Should I revert factors to numeric form, manually?-CodePudding

HF$anaemia = as.factor(HF$anaemia)
HF$diabetes = factor(HF$diabetes,levels=c(0,1),labels=c("Absent","Present"))
HF$hypertension = factor(HF$high_blood_pressure,levels=c(0,1),labels=c("Absent","Present"))
HF$sex = factor(HF$sex,levels=c(0,1),labels=c("Female","Male"))
HF$smoking = factor(HF$smoking,levels=c(0,1),labels=c("No","Yes"))
HF$DEATH_EVENT = as.factor(HF$DEATH_EVENT)

HF <- select(HF, -high_blood_pressure)

nrow(HF)
[1] 299

So this is the code I ran to adjust my variables before I began analyzing my current dataset. I'm at a point where I want to perform Cox Regression using My.stepwise::My.stepwise.coxph(), which requires all my variables to be numeric-- the way they were before I ran the code above.

I don't have industry experience yet and would like to know if the proper way to adjust my variables back to numeric form would be to do so manually... or is making a copy of the original dataset good enough?
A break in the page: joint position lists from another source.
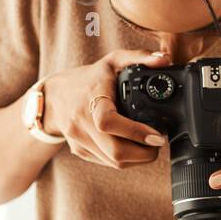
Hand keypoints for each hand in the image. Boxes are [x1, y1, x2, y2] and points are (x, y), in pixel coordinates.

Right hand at [41, 49, 171, 167]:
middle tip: (158, 142)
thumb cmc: (88, 79)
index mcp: (90, 98)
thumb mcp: (112, 61)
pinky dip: (125, 159)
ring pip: (114, 162)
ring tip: (148, 145)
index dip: (135, 132)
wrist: (54, 97)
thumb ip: (139, 57)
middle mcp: (81, 123)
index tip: (156, 136)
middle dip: (144, 153)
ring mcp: (79, 140)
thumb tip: (165, 60)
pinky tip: (132, 147)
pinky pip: (107, 162)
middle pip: (115, 151)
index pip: (108, 122)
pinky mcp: (80, 151)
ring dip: (137, 158)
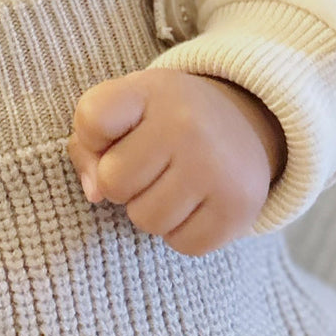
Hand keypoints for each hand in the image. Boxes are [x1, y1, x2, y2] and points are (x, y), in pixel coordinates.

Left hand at [68, 69, 285, 255]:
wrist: (247, 122)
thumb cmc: (166, 120)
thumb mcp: (126, 109)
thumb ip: (88, 143)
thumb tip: (94, 195)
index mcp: (152, 91)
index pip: (92, 118)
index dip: (93, 137)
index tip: (115, 132)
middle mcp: (187, 125)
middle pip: (113, 184)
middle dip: (122, 184)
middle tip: (151, 165)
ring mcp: (216, 168)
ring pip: (146, 220)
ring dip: (151, 211)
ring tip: (173, 183)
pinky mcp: (238, 208)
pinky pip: (182, 244)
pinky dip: (182, 232)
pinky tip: (196, 204)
Could the answer possibly be that "yes, it'd be ideal to revert back manually with a large dataset but since this one only has 299 observations, it's fine to make a copy"?

CodePudding user response：

If we need the factor columns to be integer, an option is to loop over the factor columns and use as.integer

HF2 <- HF
i1 <- sapply(HF, is.factor)
HF2[i1] <- lapply(HF, as.integer)

CodePudding user response：

With dplyr

library(tidyverse)

HF %>% 
  mutate(across(where(is.factor), as.numeric))